思路: 二叉树
分析:
1 题目给定一棵二叉树的中序序列和后序序列求这个二叉树里面,根节点到叶子节点的最短路径的叶子节点的值,如果有多条路径输出最小的叶子节点
2 题目说最多有10000个节点,但是由于题目所说的二叉树并不是完全二叉树,所以这里建立二叉树并不能够利用静态的思想,应该要利用动态的增加
3 建立了二叉树之后,只要按照前序遍历的思路即可求出ans
代码:
#include<cstdio>
#include<cstring>
#include<iostream>
#include<algorithm>
using namespace std;
const int INF = 1<<30;
const int MAXN = 1000010;
struct Node{
int x;
Node *left;
Node *right;
Node(int x){
this->x = x;
this->left = NULL;
this->right = NULL;
}
};
Node *root;
char str[MAXN];
int nodeNum , ans , maxNum , stepNum;
int midOrder[MAXN] , postOrder[MAXN];
void getOrder(int *arr){
int len = strlen(str);
nodeNum = 0;
for(int i = 0 ; i < len ; i++){
int j = i;
int num = 0;
while(str[j] != ' ' && j < len){
num = num*10 + str[j]-'0';
j++;
}
arr[nodeNum++] = num;
i = j;
}
}
Node* createTree(int *mid , int *post , int len){
if(len == 0)
return NULL;
int k = 0;
while(mid[k] != post[len-1])

#### 来源记录
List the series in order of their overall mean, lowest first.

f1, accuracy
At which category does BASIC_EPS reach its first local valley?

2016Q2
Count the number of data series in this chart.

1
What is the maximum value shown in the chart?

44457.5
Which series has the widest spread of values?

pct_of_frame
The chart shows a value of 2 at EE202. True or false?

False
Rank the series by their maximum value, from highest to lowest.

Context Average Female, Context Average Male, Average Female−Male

#### 任务要求 A
根据这篇二叉树题解，回答下列问题：
(i) 题目给定了二叉树的哪两种序列？
(ii) 题目说明最多有多少个节点？
(iii) 代码中常量 MAXN 被定义为多少？
#### 任务要求 B
请将上方提供的全部条目逐字照录一遍。
正文与条目彼此独立，二者之间并无关联。

#### 书面回答 A
(i) 中序序列和后序序列。
(ii) 最多有10000个节点。
(iii) 1000010。

#### 书面回答 B
List the series in order of their overall mean, lowest first.

f1, accuracy
At which category does BASIC_EPS reach its first local valley?

2016Q2
Count the number of data series in this chart.

1
What is the maximum value shown in the chart?

44457.5
Which series has the widest spread of values?

pct_of_frame
The chart shows a value of 2 at EE202. True or false?

False
Rank the series by their maximum value, from highest to lowest.

Context Average Female, Context Average Male, Average Female−Male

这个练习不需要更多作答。